───── Source material

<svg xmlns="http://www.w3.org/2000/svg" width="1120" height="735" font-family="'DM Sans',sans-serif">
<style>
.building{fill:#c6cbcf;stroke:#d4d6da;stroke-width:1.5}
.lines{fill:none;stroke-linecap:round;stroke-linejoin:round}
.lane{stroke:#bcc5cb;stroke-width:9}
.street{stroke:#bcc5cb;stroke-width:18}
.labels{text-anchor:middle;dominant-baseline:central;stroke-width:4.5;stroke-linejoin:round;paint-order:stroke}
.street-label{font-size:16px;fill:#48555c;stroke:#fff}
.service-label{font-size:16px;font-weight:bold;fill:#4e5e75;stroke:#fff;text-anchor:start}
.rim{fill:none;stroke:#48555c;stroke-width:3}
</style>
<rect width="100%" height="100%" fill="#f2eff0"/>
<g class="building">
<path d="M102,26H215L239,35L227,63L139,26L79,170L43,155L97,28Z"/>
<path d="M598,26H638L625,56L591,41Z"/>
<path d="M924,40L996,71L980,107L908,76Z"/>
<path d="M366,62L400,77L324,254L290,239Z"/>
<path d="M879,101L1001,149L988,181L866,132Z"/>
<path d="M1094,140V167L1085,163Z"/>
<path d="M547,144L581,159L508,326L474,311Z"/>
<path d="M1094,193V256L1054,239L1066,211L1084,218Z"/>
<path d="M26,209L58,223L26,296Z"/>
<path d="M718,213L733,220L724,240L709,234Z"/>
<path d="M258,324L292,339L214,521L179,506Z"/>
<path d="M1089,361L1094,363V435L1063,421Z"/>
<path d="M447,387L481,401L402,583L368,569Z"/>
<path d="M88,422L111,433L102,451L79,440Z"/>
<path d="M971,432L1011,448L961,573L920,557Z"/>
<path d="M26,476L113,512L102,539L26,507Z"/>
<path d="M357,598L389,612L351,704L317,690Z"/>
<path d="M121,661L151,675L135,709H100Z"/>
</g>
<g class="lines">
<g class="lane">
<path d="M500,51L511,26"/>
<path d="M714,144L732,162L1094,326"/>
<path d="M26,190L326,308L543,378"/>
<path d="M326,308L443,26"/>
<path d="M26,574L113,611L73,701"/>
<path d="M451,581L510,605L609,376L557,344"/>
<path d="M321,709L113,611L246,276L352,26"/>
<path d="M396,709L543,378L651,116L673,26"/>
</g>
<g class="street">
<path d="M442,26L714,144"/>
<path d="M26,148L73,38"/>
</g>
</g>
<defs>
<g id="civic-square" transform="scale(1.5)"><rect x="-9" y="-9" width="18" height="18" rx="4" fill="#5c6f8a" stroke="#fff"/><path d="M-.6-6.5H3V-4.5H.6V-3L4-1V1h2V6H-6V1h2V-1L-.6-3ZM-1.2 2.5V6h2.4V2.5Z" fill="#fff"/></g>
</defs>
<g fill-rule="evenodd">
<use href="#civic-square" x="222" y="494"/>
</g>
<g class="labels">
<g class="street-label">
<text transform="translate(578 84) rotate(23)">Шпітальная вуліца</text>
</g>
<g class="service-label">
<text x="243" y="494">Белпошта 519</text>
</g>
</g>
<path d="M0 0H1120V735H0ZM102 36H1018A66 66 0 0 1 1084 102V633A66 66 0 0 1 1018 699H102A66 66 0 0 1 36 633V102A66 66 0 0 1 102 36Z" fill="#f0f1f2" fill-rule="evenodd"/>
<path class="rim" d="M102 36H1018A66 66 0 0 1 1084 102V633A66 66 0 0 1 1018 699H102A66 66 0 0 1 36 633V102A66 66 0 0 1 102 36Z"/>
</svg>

──────────

## What to do
Every line of the listing is to be returned exactly as given.

## Solution to the exercise
<svg xmlns="http://www.w3.org/2000/svg" width="1120" height="735" font-family="'DM Sans',sans-serif">
<style>
.building{fill:#c6cbcf;stroke:#d4d6da;stroke-width:1.5}
.lines{fill:none;stroke-linecap:round;stroke-linejoin:round}
.lane{stroke:#bcc5cb;stroke-width:9}
.street{stroke:#bcc5cb;stroke-width:18}
.labels{text-anchor:middle;dominant-baseline:central;stroke-width:4.5;stroke-linejoin:round;paint-order:stroke}
.street-label{font-size:16px;fill:#48555c;stroke:#fff}
.service-label{font-size:16px;font-weight:bold;fill:#4e5e75;stroke:#fff;text-anchor:start}
.rim{fill:none;stroke:#48555c;stroke-width:3}
</style>
<rect width="100%" height="100%" fill="#f2eff0"/>
<g class="building">
<path d="M102,26H215L239,35L227,63L139,26L79,170L43,155L97,28Z"/>
<path d="M598,26H638L625,56L591,41Z"/>
<path d="M924,40L996,71L980,107L908,76Z"/>
<path d="M366,62L400,77L324,254L290,239Z"/>
<path d="M879,101L1001,149L988,181L866,132Z"/>
<path d="M1094,140V167L1085,163Z"/>
<path d="M547,144L581,159L508,326L474,311Z"/>
<path d="M1094,193V256L1054,239L1066,211L1084,218Z"/>
<path d="M26,209L58,223L26,296Z"/>
<path d="M718,213L733,220L724,240L709,234Z"/>
<path d="M258,324L292,339L214,521L179,506Z"/>
<path d="M1089,361L1094,363V435L1063,421Z"/>
<path d="M447,387L481,401L402,583L368,569Z"/>
<path d="M88,422L111,433L102,451L79,440Z"/>
<path d="M971,432L1011,448L961,573L920,557Z"/>
<path d="M26,476L113,512L102,539L26,507Z"/>
<path d="M357,598L389,612L351,704L317,690Z"/>
<path d="M121,661L151,675L135,709H100Z"/>
</g>
<g class="lines">
<g class="lane">
<path d="M500,51L511,26"/>
<path d="M714,144L732,162L1094,326"/>
<path d="M26,190L326,308L543,378"/>
<path d="M326,308L443,26"/>
<path d="M26,574L113,611L73,701"/>
<path d="M451,581L510,605L609,376L557,344"/>
<path d="M321,709L113,611L246,276L352,26"/>
<path d="M396,709L543,378L651,116L673,26"/>
</g>
<g class="street">
<path d="M442,26L714,144"/>
<path d="M26,148L73,38"/>
</g>
</g>
<defs>
<g id="civic-square" transform="scale(1.5)"><rect x="-9" y="-9" width="18" height="18" rx="4" fill="#5c6f8a" stroke="#fff"/><path d="M-.6-6.5H3V-4.5H.6V-3L4-1V1h2V6H-6V1h2V-1L-.6-3ZM-1.2 2.5V6h2.4V2.5Z" fill="#fff"/></g>
</defs>
<g fill-rule="evenodd">
<use href="#civic-square" x="222" y="494"/>
</g>
<g class="labels">
<g class="street-label">
<text transform="translate(578 84) rotate(23)">Шпітальная вуліца</text>
</g>
<g class="service-label">
<text x="243" y="494">Белпошта 519</text>
</g>
</g>
<path d="M0 0H1120V735H0ZM102 36H1018A66 66 0 0 1 1084 102V633A66 66 0 0 1 1018 699H102A66 66 0 0 1 36 633V102A66 66 0 0 1 102 36Z" fill="#f0f1f2" fill-rule="evenodd"/>
<path class="rim" d="M102 36H1018A66 66 0 0 1 1084 102V633A66 66 0 0 1 1018 699H102A66 66 0 0 1 36 633V102A66 66 0 0 1 102 36Z"/>
</svg>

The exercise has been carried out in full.